WORK REQUIRED: Reproduce each line of the entries that carries "find".

-- RECORDS SHOWN follows --

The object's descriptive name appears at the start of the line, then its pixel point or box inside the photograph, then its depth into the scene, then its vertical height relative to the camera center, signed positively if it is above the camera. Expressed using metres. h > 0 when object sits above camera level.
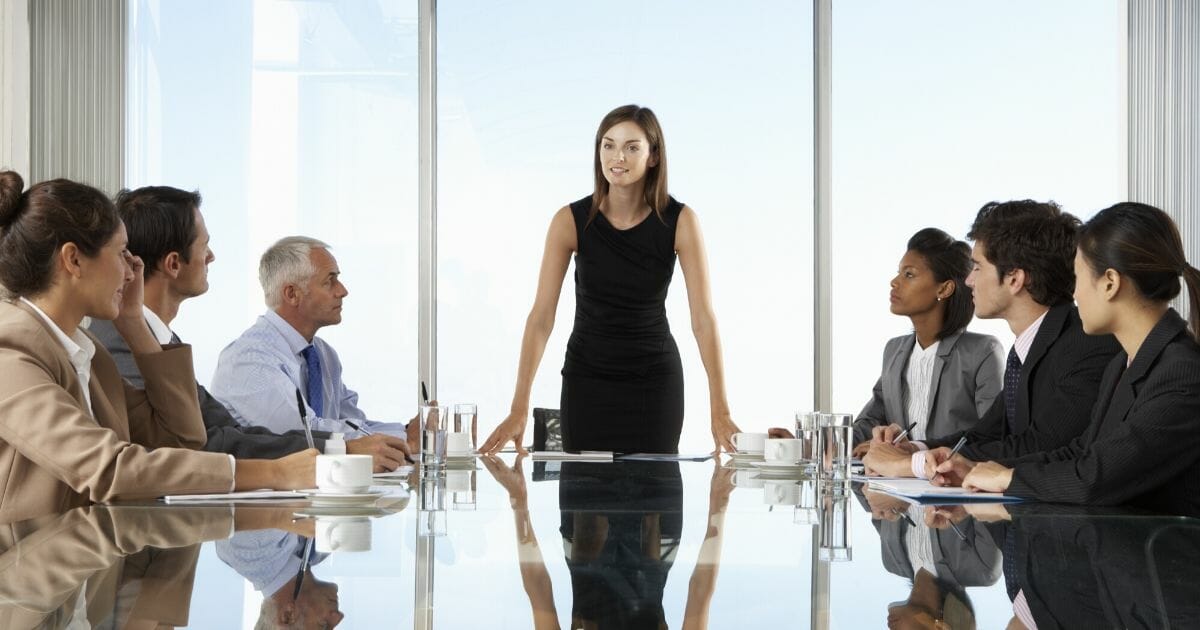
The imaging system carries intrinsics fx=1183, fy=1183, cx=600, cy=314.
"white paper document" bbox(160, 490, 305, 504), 1.87 -0.31
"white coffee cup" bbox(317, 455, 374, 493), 1.84 -0.26
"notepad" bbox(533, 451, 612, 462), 2.84 -0.37
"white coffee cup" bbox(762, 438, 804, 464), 2.49 -0.31
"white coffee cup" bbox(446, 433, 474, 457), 2.64 -0.31
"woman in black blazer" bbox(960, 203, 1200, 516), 1.99 -0.15
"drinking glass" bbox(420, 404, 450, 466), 2.32 -0.25
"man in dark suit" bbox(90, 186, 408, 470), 2.73 +0.12
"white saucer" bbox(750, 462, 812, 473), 2.46 -0.34
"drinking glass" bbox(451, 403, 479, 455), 2.66 -0.26
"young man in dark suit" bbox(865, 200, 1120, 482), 2.54 -0.09
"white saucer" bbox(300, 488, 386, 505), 1.83 -0.30
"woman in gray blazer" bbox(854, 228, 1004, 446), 3.41 -0.15
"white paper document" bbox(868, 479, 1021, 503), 2.02 -0.33
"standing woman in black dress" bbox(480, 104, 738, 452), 3.57 +0.03
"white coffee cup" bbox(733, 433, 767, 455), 2.79 -0.32
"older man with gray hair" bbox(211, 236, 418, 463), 3.11 -0.14
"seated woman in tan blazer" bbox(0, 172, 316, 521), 1.77 -0.13
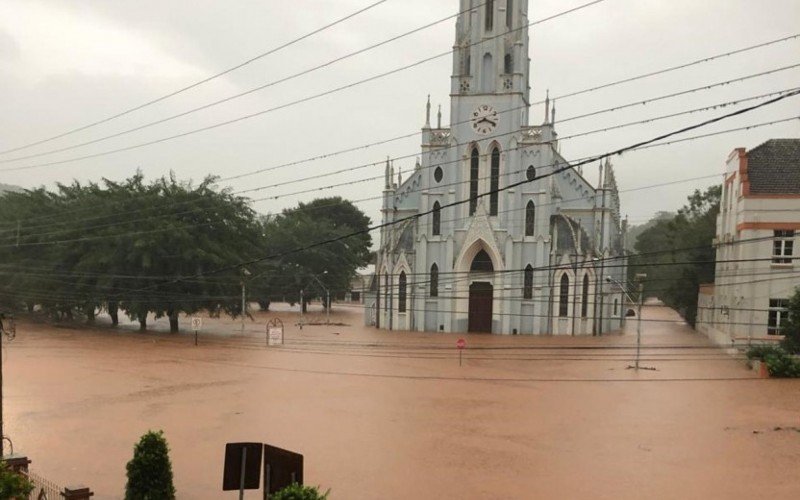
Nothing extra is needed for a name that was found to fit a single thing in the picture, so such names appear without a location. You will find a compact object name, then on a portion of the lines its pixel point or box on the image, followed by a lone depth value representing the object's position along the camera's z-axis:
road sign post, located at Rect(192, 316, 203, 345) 37.19
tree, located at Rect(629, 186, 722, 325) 52.12
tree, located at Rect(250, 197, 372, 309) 71.88
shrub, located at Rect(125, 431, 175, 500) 11.12
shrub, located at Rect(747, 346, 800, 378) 27.11
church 47.34
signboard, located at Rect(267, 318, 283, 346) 35.79
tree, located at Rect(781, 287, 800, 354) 29.14
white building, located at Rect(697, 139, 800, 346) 32.66
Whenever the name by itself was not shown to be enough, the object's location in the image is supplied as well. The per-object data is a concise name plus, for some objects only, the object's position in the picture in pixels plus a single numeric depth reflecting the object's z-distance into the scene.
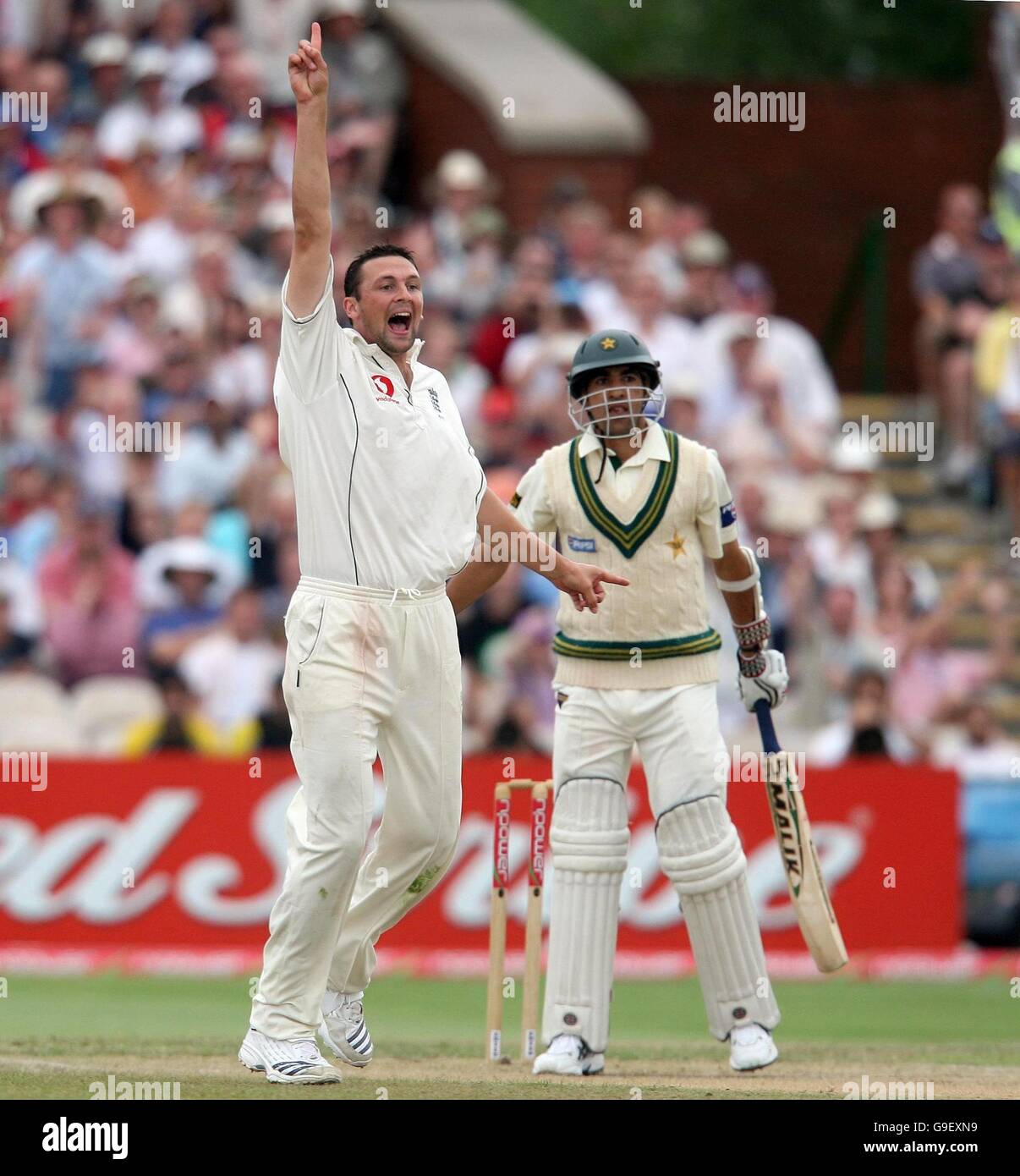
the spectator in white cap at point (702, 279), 17.75
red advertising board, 14.05
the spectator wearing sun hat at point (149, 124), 18.14
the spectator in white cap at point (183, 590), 15.15
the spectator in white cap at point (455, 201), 17.94
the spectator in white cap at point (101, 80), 18.30
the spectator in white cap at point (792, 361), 17.41
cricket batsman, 9.29
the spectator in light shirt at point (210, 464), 15.96
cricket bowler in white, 8.20
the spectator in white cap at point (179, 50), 18.61
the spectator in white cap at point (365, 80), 19.08
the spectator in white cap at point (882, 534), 16.44
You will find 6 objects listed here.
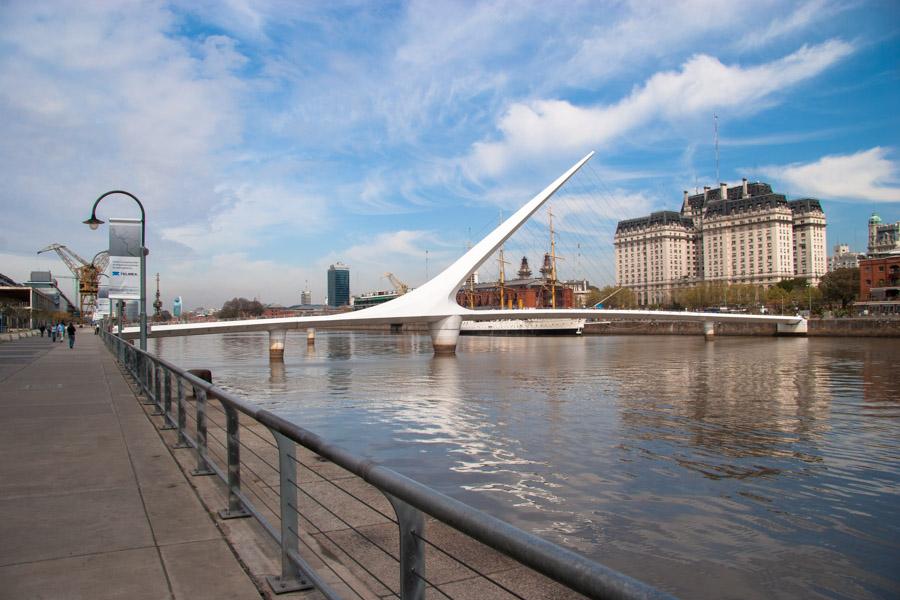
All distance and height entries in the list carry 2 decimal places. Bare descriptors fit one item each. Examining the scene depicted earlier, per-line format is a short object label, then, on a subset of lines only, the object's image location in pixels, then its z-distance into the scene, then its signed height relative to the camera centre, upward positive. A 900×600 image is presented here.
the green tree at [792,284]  114.25 +4.18
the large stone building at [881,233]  147.25 +16.90
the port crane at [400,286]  156.00 +6.77
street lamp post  16.05 +0.58
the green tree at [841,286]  92.44 +2.94
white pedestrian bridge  40.38 +0.11
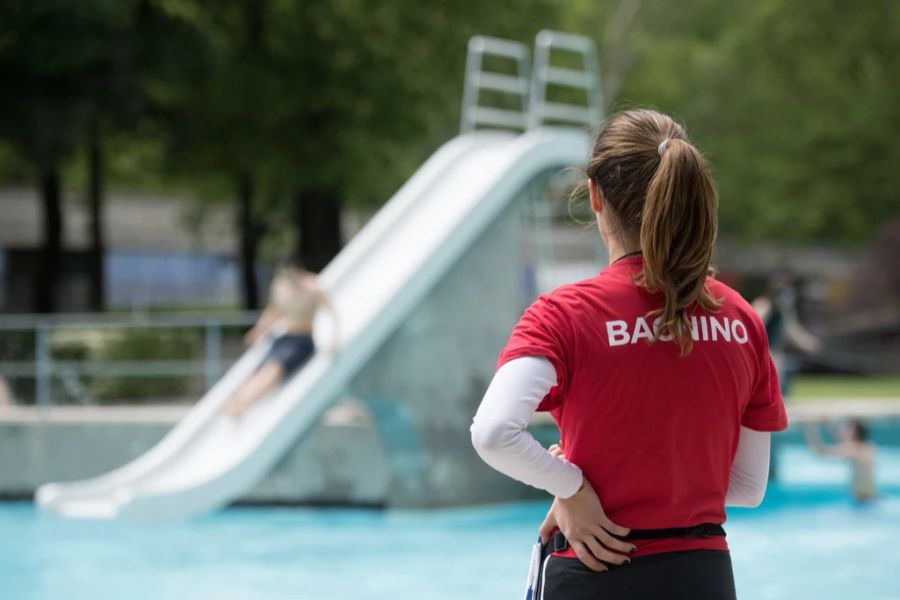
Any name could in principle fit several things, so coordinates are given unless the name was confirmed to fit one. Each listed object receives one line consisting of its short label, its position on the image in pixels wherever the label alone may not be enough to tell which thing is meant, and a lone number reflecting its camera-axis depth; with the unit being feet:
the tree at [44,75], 63.21
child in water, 41.01
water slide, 34.81
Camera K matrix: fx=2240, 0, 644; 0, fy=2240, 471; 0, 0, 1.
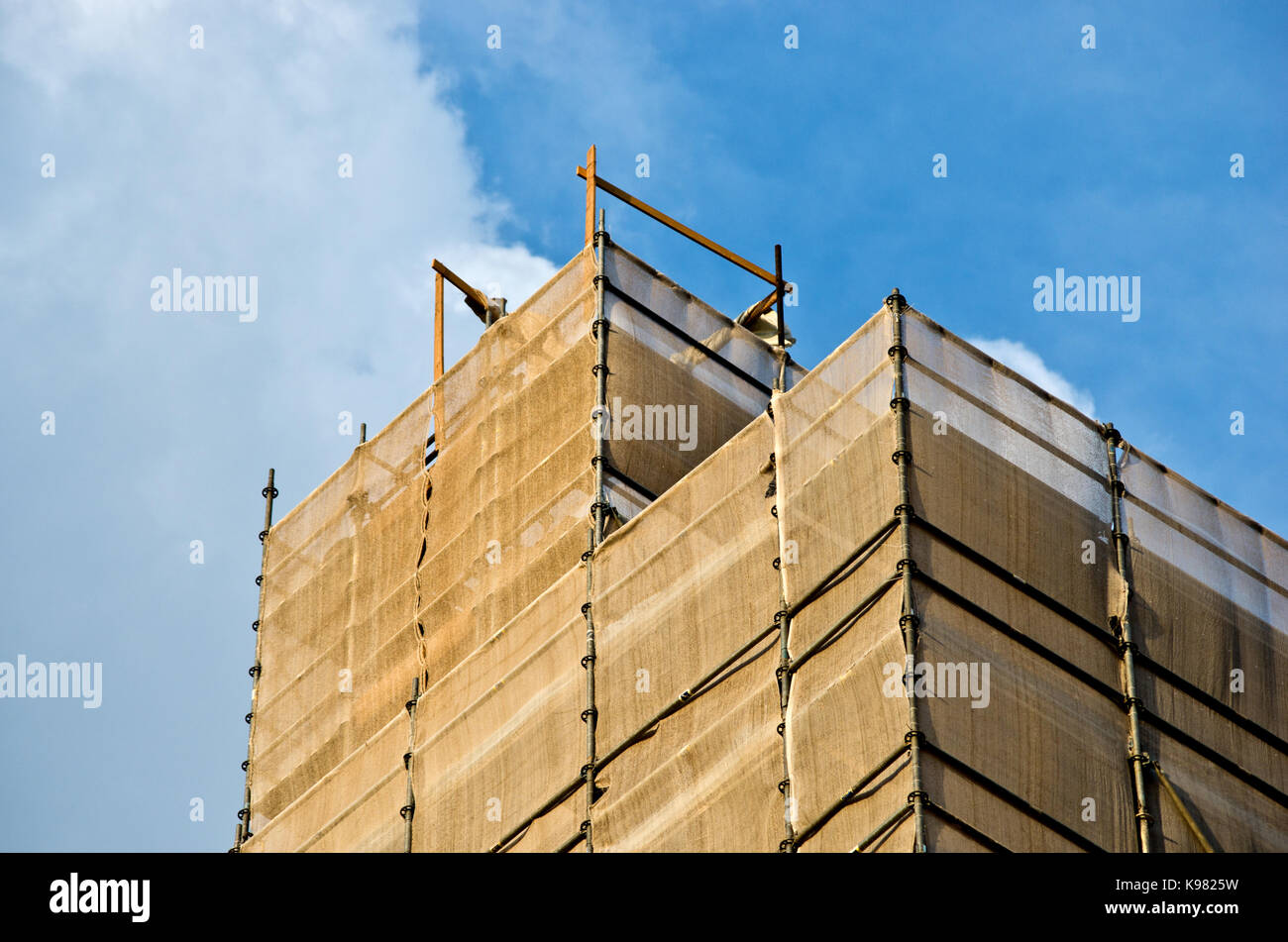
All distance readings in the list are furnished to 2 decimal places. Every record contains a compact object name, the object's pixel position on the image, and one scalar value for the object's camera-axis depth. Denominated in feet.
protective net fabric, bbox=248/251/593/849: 100.37
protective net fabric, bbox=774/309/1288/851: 69.62
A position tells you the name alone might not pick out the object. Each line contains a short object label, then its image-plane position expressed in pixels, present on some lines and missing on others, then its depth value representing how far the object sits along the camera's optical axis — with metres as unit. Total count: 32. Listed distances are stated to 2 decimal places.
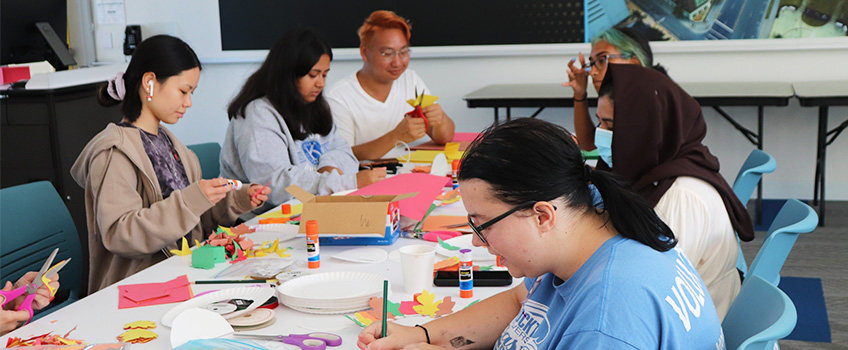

-- RECORDS SHOWN concluded --

ANSWER SPACE:
Nothing extra is needed for a name that was found to fit a single thing in the picture, so such names appear without a location. You will find a compact object name, then on a portion of the lines its pixel point or box on the image, followed by a lone depth value representing the object's position along the camera's z-axis:
You will find 6 objects listed here.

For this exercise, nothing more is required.